I do think she is a young girl trying to figure out what she wants and who hasn't been free, previously, to explore her sexuality. I know this is not something I am supposed to approach philisophically (from a LCD cultural standpoint), but rather something I should be rather gung-ho about. Get some trim, enjoy the freedom from committment in all endeavours, etc. However, I am, despite myself.
It occurs to me that I may be responsible for shaping the sexual identity of this girl, and that is somewhat compelling (but not necessarily attractive) to me. I've been with ten times as many people as this girl claims, and even if that number is artificially low, I still likely have a significant edge on her. What will that mean, in the moment? What will it mean to her? How will this impact her future sexual encounters?

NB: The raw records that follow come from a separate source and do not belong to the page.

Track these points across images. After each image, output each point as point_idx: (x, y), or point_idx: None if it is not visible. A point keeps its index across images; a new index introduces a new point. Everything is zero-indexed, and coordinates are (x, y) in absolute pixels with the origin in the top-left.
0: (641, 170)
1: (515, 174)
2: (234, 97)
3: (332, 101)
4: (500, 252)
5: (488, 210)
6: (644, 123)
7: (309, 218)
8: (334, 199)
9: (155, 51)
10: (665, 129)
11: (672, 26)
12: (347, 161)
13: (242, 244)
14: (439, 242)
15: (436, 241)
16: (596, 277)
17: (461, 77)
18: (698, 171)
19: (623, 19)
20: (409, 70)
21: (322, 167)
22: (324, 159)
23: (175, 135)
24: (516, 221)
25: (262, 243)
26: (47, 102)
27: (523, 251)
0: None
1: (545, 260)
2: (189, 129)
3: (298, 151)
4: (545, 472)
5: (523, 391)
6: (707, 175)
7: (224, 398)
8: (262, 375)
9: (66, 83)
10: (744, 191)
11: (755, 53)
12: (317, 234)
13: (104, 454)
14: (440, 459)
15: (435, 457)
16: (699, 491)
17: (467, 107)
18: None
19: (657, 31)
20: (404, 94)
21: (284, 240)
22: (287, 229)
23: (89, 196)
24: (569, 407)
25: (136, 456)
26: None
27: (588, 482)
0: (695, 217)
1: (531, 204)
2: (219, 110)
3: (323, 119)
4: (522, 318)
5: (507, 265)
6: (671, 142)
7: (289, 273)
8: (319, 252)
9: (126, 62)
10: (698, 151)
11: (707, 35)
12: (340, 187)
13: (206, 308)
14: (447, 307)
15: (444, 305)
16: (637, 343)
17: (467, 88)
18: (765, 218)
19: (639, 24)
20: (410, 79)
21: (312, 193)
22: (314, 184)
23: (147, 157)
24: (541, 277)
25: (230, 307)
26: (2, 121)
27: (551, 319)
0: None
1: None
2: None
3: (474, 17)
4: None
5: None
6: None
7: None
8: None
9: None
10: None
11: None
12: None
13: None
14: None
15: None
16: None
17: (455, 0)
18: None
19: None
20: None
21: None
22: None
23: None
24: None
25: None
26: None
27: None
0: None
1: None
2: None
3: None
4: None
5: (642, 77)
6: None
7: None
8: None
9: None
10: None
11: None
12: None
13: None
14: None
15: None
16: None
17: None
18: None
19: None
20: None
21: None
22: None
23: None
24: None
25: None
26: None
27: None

I cannot know, so I shrug. We will see how things play out. I know that most of the people who read this will shake their heads and mutter something along the lines of "Greg, Greg, what are you doing?" I am asking myself the same question, and many many others.
The chest cold is still around, though it has moved more into my face. The cough is replaced with sinus clogging and post-nasal drip. I am sneezing often. I am convinced it is just the common cold, though my mother seems to be afflicted with the same bug and it is hitting her harder. We will see there, as well.
There is little to report, otherwise, in my life. I look forward to the prospect of playing golf with my dad this weekend and I have some work to do editing his students' exam papers. Some of these people, the brightest officers the US military has to offer, cannot write their way out of a paper bag. Today, at several points, I had to simply stop reading, take a break, smoke a cigarette, and get away from the papers due to the sheer frustration of seeing 30-something professionals butcher and molest the English language.
Tomorrow (today, really) I will be checking a few suspect passages and sections for plagarism and giving one more quick look over all the papers before forwarding them to my dad. This after I work out in the morning, a mere 6 or so hours from now.
I started off running two miles at most and biking 6 or so per workout session. I am already running two miles as a matter of course and biking more than 8. It feels good to feel like I am growing stronger, mentally and physically. We play racquetball with some frequency and I have quickly shifted from getting my ass handed to me to winning 2 out of 3, though usually by narrow margins. I feel, strangely enough, as if I am learning and perceiving with a sharper focus as of late. It is reflected in a great many things.
It is 0334 and I have turned out the lights. It is time to drink the remainder of my water and retire. Enjoy yourselves until next we meet.